* **Exercise objective**
Write the records out once more, so that nothing differs from the original.

* **Material for the task**

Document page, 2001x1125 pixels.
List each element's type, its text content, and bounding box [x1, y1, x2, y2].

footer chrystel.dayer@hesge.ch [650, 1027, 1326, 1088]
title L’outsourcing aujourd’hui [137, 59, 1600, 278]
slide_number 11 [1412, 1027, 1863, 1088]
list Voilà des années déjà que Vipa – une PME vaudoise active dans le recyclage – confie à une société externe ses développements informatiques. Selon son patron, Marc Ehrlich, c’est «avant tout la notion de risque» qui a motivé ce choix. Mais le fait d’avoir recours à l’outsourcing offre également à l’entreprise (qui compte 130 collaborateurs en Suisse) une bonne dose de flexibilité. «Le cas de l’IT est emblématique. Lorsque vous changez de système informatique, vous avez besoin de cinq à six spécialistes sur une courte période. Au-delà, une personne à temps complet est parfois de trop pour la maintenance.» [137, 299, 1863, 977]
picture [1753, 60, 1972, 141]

* **Answer to the problem**
Document page, 2001x1125 pixels.
List each element's type, its text content, and bounding box [x1, y1, x2, y2].

footer chrystel.dayer@hesge.ch [650, 1027, 1326, 1088]
title L’outsourcing aujourd’hui [137, 59, 1600, 278]
slide_number 11 [1412, 1027, 1863, 1088]
list Voilà des années déjà que Vipa – une PME vaudoise active dans le recyclage – confie à une société externe ses développements informatiques. Selon son patron, Marc Ehrlich, c’est «avant tout la notion de risque» qui a motivé ce choix. Mais le fait d’avoir recours à l’outsourcing offre également à l’entreprise (qui compte 130 collaborateurs en Suisse) une bonne dose de flexibilité. «Le cas de l’IT est emblématique. Lorsque vous changez de système informatique, vous avez besoin de cinq à six spécialistes sur une courte période. Au-delà, une personne à temps complet est parfois de trop pour la maintenance.» [137, 299, 1863, 977]
picture [1753, 60, 1972, 141]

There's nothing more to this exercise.